The last Catalan foreign minister, Raul Romeva, is serving a 12-year prison sentence for his part in organising the 2017 independence referendum, the last Spanish government closed Catalonia’s embassies around the world and the European Parliament is today expected to vote to remove the immunity of three Catalan MEPs, including former president Carles Puigdemont.

“We want a Club and a President who are ambassadors of Catalonia to the world, committed to the Catalan language, to the values of the country,” states Laporta’s programme.

“Violation of rights and freedoms that have happened and are happening in our country are condemned. In Catalonia we will always be by the side of the shared causes that dignify us as a nation.”


While the two other candidates were also in favour of independence, Laporta has been by far the most outspoken on the issue.

“The process of Catalan independence is irreversible,” he has said on his Twitter account, where his name is accompanied by a yellow ribbon, the Catalan independence symbol for which Guardiola is well known for wearing.

Support for independence has increased rapidly in Catalonia over the last decade but Laporta was an early adopter, joining the now defunct Partit per la Independència in the mid-1990s.

He has described Barcelona as the unofficial national team of Catalonia and, during his first term as president, had the Spanish flag removed from the club’s famous La Masia academy which developed the likes of Lionel Messi.

After his second term as president ended in 2010, Laporta helped found the Catalan Solidarity for Independence party and was one of four members elected to the Catalan parliament later that year, a position he held until elections just two years later.
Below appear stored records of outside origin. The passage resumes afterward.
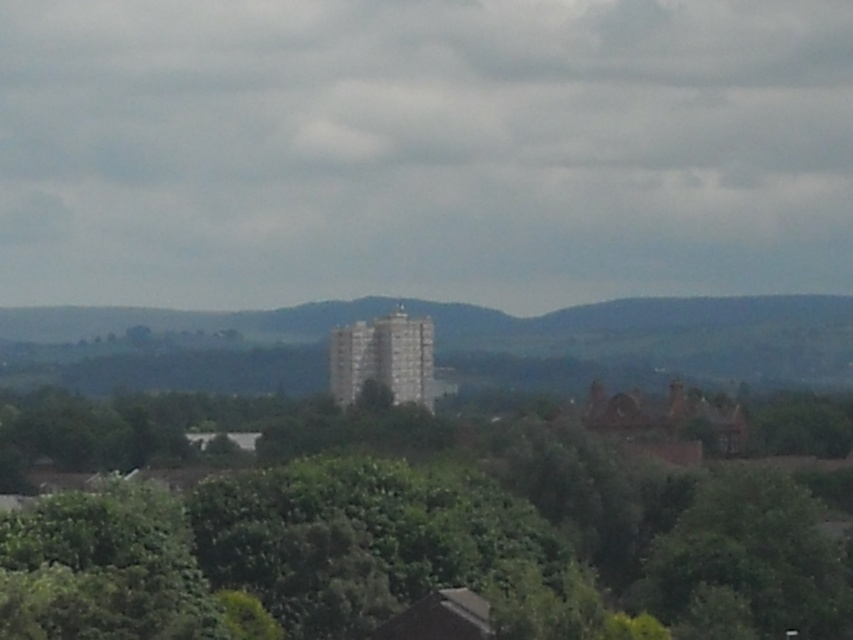
Question: Which point is closer to the camera?

Choices:
 (A) (79, 417)
 (B) (456, 360)

Answer: (A)

Question: Does green leafy tree at center appear on the right side of green textured hill at center?

Choices:
 (A) no
 (B) yes

Answer: (B)

Question: Which of the following is the closest to the observer?

Choices:
 (A) green leafy tree at center
 (B) green textured hill at center

Answer: (A)

Question: Can you confirm if green leafy tree at center is wider than green textured hill at center?

Choices:
 (A) no
 (B) yes

Answer: (A)

Question: Is green leafy tree at center to the right of green textured hill at center from the viewer's perspective?

Choices:
 (A) yes
 (B) no

Answer: (A)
He continued his career in politics as a member of the Barcelona city council until 2015, when he lost to Josep Bartomeu in a bid to regain the presidency of the football club.

Ultimately, it was Barcelona’s dependency problems on the pitch rather than Catalan independence that proved crucial to Laporta’s re-election.

Bartomeu resigned in October after falling out with Lionel Messi. Laporta has promised to “do everything to ensure Messi continues.”